§ **Activity**: Extract the text from all of the data below and reproduce every line verbatim, leaving out the pictures.

§ **Available data**:
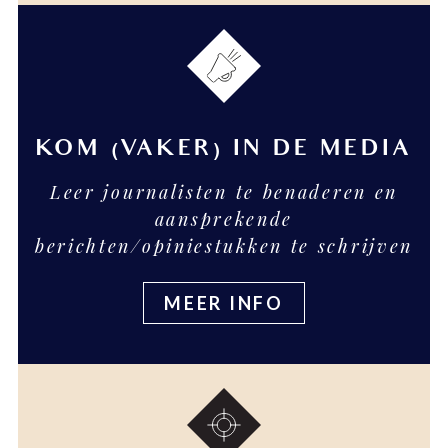
KOM (VAKER) IN DE MEDIA
Leer journalisten te benaderen en
aansprekende
berichten/opiniestukken te schrijven
MEER INFO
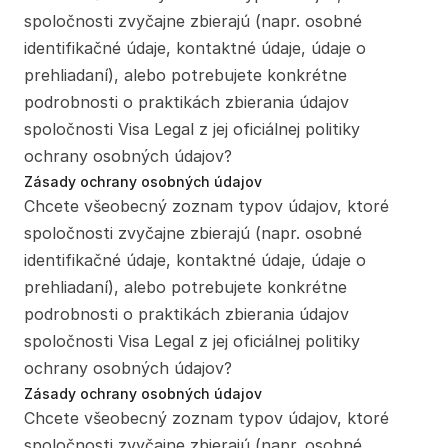
spoločnosti zvyčajne zbierajú (napr. osobné 
identifikačné údaje, kontaktné údaje, údaje o 
prehliadaní), alebo potrebujete konkrétne 
podrobnosti o praktikách zbierania údajov 
spoločnosti Visa Legal z jej oficiálnej politiky 
ochrany osobných údajov?
Zásady ochrany osobných údajov
Chcete všeobecný zoznam typov údajov, ktoré 
spoločnosti zvyčajne zbierajú (napr. osobné 
identifikačné údaje, kontaktné údaje, údaje o 
prehliadaní), alebo potrebujete konkrétne 
podrobnosti o praktikách zbierania údajov 
spoločnosti Visa Legal z jej oficiálnej politiky 
ochrany osobných údajov?
Zásady ochrany osobných údajov
Chcete všeobecný zoznam typov údajov, ktoré 
spoločnosti zvyčajne zbierajú (napr. osobné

§ **Reply to the exercise**:
KOM (VAKER) IN DE MEDIA
Leer journalisten te benaderen en
aansprekende
berichten/opiniestukken te schrijven
MEER INFO
spoločnosti zvyčajne zbierajú (napr. osobné 
identifikačné údaje, kontaktné údaje, údaje o 
prehliadaní), alebo potrebujete konkrétne 
podrobnosti o praktikách zbierania údajov 
spoločnosti Visa Legal z jej oficiálnej politiky 
ochrany osobných údajov?
Zásady ochrany osobných údajov
Chcete všeobecný zoznam typov údajov, ktoré 
spoločnosti zvyčajne zbierajú (napr. osobné 
identifikačné údaje, kontaktné údaje, údaje o 
prehliadaní), alebo potrebujete konkrétne 
podrobnosti o praktikách zbierania údajov 
spoločnosti Visa Legal z jej oficiálnej politiky 
ochrany osobných údajov?
Zásady ochrany osobných údajov
Chcete všeobecný zoznam typov údajov, ktoré 
spoločnosti zvyčajne zbierajú (napr. osobné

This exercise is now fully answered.